In the days and weeks after Katrina made landfall, major news outlets relayed reports of rape and murder inside emergency shelters — many of which were later found to be false and may have delayed aid to evacuees.
Claims of widespread looting often have a racist tinge
Knowles and Honore both pointed out that claims about looting often have racial and socioeconomic overtones, playing into negative stereotypes about poor, non-white people engaging in criminal behavior.
“There’s a bias at play," Honore told the Post. "People think that if you’re poor or black you’re always trying to steal something. These warnings about looting validate the stereotypes that people hold about poor people.”
As Knowles told On the Media, “Looting gets to the media's responsibility to be very careful in the way it portrays neighborhoods that have low socioeconomic status or neighborhoods that are diverse.”

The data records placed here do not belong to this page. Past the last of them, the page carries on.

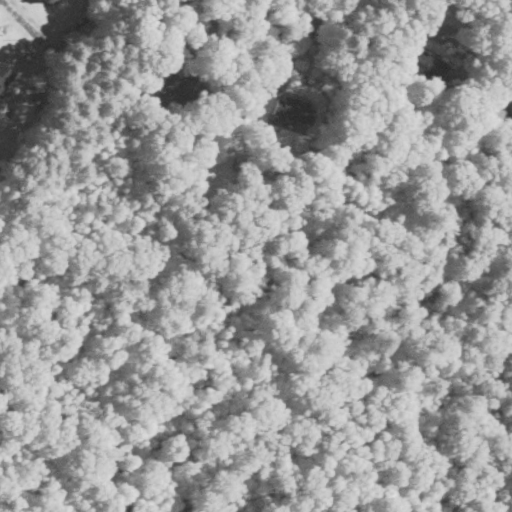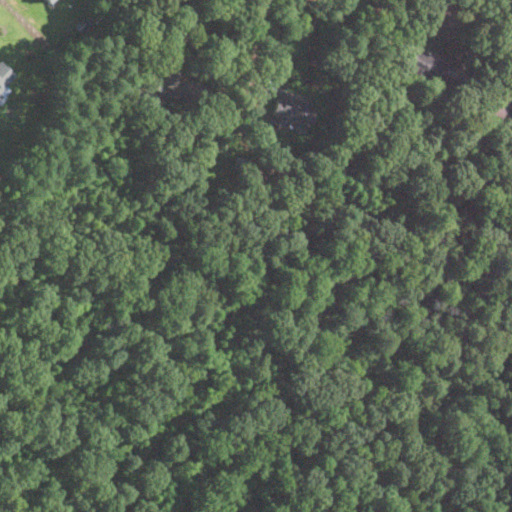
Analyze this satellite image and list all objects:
building: (50, 1)
road: (172, 14)
road: (480, 38)
road: (306, 41)
building: (424, 61)
building: (422, 62)
building: (5, 76)
building: (4, 77)
building: (179, 82)
building: (292, 108)
building: (293, 109)
building: (500, 109)
building: (501, 110)
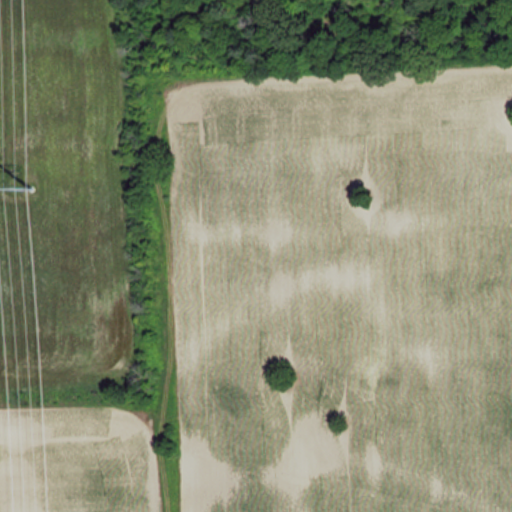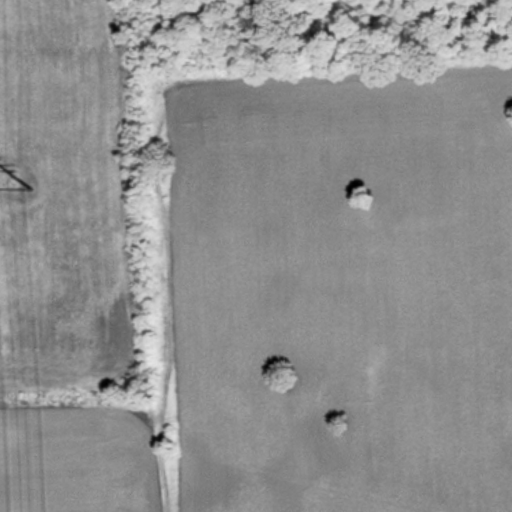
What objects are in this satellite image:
power tower: (42, 190)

These stereotypes were put front and center in the aftermath of Hurricane Katrina in 2005, as the Los Angeles Times reminded people last week. Two much-discussed wire-service photographs from that period showed people wading through chest-deep water with groceries: One photo that depicted an African-American had a caption describing him as “A young man … after looting a grocery store”; another photo that showed a white couple had a caption describing them as “Two residents … after finding bread and soda from a local grocery store.”
Boston Globe reporter Astead W. Herndon summed up the contrast in a tweet: “The difference between 'looting' and 'finding' is often black and white.”

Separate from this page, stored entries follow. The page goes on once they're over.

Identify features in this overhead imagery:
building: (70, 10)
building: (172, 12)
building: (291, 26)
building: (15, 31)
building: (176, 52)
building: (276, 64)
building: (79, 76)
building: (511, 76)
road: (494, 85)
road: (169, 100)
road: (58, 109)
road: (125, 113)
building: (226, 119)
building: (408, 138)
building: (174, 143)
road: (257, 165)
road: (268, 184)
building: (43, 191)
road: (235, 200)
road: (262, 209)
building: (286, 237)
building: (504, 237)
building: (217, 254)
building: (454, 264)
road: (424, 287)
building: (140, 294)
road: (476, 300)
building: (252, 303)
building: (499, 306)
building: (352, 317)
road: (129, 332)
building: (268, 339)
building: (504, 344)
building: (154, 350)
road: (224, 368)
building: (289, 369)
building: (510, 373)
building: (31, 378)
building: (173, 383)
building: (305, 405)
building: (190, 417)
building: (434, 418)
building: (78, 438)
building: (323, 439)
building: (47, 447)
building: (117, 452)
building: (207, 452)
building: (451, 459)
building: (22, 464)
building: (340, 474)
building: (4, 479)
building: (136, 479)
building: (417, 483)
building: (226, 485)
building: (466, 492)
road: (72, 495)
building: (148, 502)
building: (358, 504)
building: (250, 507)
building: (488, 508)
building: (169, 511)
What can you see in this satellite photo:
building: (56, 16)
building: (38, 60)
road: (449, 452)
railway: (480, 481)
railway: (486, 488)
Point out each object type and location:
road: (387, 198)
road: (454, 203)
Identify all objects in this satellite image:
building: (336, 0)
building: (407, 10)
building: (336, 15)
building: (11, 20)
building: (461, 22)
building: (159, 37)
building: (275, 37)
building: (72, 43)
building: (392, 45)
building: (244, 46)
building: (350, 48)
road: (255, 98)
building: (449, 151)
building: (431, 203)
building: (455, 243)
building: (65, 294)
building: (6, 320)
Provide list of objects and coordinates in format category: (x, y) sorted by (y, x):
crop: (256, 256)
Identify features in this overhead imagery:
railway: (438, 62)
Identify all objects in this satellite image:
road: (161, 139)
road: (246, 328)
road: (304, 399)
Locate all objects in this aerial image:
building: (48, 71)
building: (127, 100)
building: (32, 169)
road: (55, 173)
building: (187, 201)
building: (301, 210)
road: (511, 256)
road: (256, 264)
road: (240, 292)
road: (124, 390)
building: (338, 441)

African-Americans should get extra aid during disasters, not unwarranted accusations
Black communities tend to get hurt the most by hurricanes in the U.S. “During any natural disaster such as a hurricane, low-income and under-served communities are usually the hardest hit,” according to a 2010 study by researchers at Florida A&M University. It assessed “the socio-economic vulnerability of African Americans to hurricanes at the county level in the Gulf Coast region,” and found that in nearly half of the counties, “African Americans are in a high vulnerable condition against hurricanes and natural disaster.”

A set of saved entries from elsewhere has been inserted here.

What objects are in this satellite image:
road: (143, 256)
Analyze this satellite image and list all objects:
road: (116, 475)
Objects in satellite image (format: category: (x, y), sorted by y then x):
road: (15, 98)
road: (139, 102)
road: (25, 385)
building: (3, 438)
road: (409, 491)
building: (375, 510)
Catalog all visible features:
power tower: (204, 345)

The disproportionate impact on African-Americans was highly visible during Hurricane Katrina. “Katrina was not an equal opportunity storm,” wrote Gary Rivlin, investigative journalist and author of a book on the hurricane, last year for TalkPoverty.org, a project of the Center for American Progress. “A black homeowner in New Orleans was more than three times as likely to have been flooded as a white homeowner. That wasn’t due to bad luck; because of racially discriminatory housing practices, the high-ground was taken by the time banks started loaning money to African Americans who wanted to buy a home.”
After Superstorm Sandy hit in 2012, the story was similar. “Studies show that low-income and communities of color in the New York-New Jersey area were among the hardest hit by Hurricane Sandy,” wrote Pamela Worth of the Union of Concerned Scientists. These same dynamics have been playing out in Houston. And as climate change worsens and leads to more extreme disasters, experts say people of color will continue to bear the brunt.
But instead of reporting on the struggles of black hurricane victims and the ways that disasters disproportionately hurt non-white communities, some right-wing media outlets have been blaming blacks for fictional crime rampages.
Now, as Hurricane Irma barrels toward Florida, which has large black and Latino communities, should we expect to see more of the same?